Reproduce all the entries beneath this sentence exactly.

++++ DATA SHOWN ++++

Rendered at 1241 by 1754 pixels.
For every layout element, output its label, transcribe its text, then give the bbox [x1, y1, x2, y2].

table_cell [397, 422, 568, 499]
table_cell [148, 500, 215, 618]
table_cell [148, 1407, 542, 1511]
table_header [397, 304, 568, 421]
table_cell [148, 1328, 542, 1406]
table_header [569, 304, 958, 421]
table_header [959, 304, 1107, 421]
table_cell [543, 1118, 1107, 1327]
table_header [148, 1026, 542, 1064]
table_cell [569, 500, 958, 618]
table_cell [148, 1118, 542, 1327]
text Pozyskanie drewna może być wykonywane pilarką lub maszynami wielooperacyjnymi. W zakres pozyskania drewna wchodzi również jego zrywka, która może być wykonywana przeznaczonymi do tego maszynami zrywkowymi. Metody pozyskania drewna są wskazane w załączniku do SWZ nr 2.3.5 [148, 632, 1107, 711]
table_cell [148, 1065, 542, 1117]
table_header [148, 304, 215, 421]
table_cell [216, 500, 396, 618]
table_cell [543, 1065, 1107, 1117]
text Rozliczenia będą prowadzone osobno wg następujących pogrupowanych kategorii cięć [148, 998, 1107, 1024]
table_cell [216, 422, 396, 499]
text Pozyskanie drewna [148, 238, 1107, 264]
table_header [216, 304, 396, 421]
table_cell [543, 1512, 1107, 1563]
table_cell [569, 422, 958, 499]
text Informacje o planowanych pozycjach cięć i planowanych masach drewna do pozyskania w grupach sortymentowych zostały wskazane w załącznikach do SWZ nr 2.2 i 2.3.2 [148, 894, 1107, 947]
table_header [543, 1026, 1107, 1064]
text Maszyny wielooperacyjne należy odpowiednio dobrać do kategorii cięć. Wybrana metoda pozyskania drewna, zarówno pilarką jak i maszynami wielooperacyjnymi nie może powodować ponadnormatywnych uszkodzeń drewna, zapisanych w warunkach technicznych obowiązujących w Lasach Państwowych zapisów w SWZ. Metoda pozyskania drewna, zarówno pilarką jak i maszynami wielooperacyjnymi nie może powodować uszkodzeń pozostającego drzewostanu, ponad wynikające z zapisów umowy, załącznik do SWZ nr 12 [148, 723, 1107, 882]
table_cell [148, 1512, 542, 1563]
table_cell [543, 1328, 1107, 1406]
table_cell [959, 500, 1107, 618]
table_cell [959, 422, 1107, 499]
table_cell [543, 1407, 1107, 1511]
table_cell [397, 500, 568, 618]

++++

= SOLVED PROBLEM =
Rendered at 1241 by 1754 pixels.
For every layout element, output its label, transcribe its text, then give the bbox [x1, y1, x2, y2].

table_cell [397, 422, 568, 499]
table_cell [148, 500, 215, 618]
table_cell [148, 1407, 542, 1511]
table_header [397, 304, 568, 421]
table_cell [148, 1328, 542, 1406]
table_header [569, 304, 958, 421]
table_header [959, 304, 1107, 421]
table_cell [543, 1118, 1107, 1327]
table_header [148, 1026, 542, 1064]
table_cell [569, 500, 958, 618]
table_cell [148, 1118, 542, 1327]
text Pozyskanie drewna może być wykonywane pilarką lub maszynami wielooperacyjnymi. W zakres pozyskania drewna wchodzi również jego zrywka, która może być wykonywana przeznaczonymi do tego maszynami zrywkowymi. Metody pozyskania drewna są wskazane w załączniku do SWZ nr 2.3.5 [148, 632, 1107, 711]
table_cell [148, 1065, 542, 1117]
table_header [148, 304, 215, 421]
table_cell [216, 500, 396, 618]
table_cell [543, 1065, 1107, 1117]
text Rozliczenia będą prowadzone osobno wg następujących pogrupowanych kategorii cięć [148, 998, 1107, 1024]
table_cell [216, 422, 396, 499]
text Pozyskanie drewna [148, 238, 1107, 264]
table_header [216, 304, 396, 421]
table_cell [543, 1512, 1107, 1563]
table_cell [569, 422, 958, 499]
text Informacje o planowanych pozycjach cięć i planowanych masach drewna do pozyskania w grupach sortymentowych zostały wskazane w załącznikach do SWZ nr 2.2 i 2.3.2 [148, 894, 1107, 947]
table_header [543, 1026, 1107, 1064]
text Maszyny wielooperacyjne należy odpowiednio dobrać do kategorii cięć. Wybrana metoda pozyskania drewna, zarówno pilarką jak i maszynami wielooperacyjnymi nie może powodować ponadnormatywnych uszkodzeń drewna, zapisanych w warunkach technicznych obowiązujących w Lasach Państwowych zapisów w SWZ. Metoda pozyskania drewna, zarówno pilarką jak i maszynami wielooperacyjnymi nie może powodować uszkodzeń pozostającego drzewostanu, ponad wynikające z zapisów umowy, załącznik do SWZ nr 12 [148, 723, 1107, 882]
table_cell [148, 1512, 542, 1563]
table_cell [543, 1328, 1107, 1406]
table_cell [959, 500, 1107, 618]
table_cell [959, 422, 1107, 499]
table_cell [543, 1407, 1107, 1511]
table_cell [397, 500, 568, 618]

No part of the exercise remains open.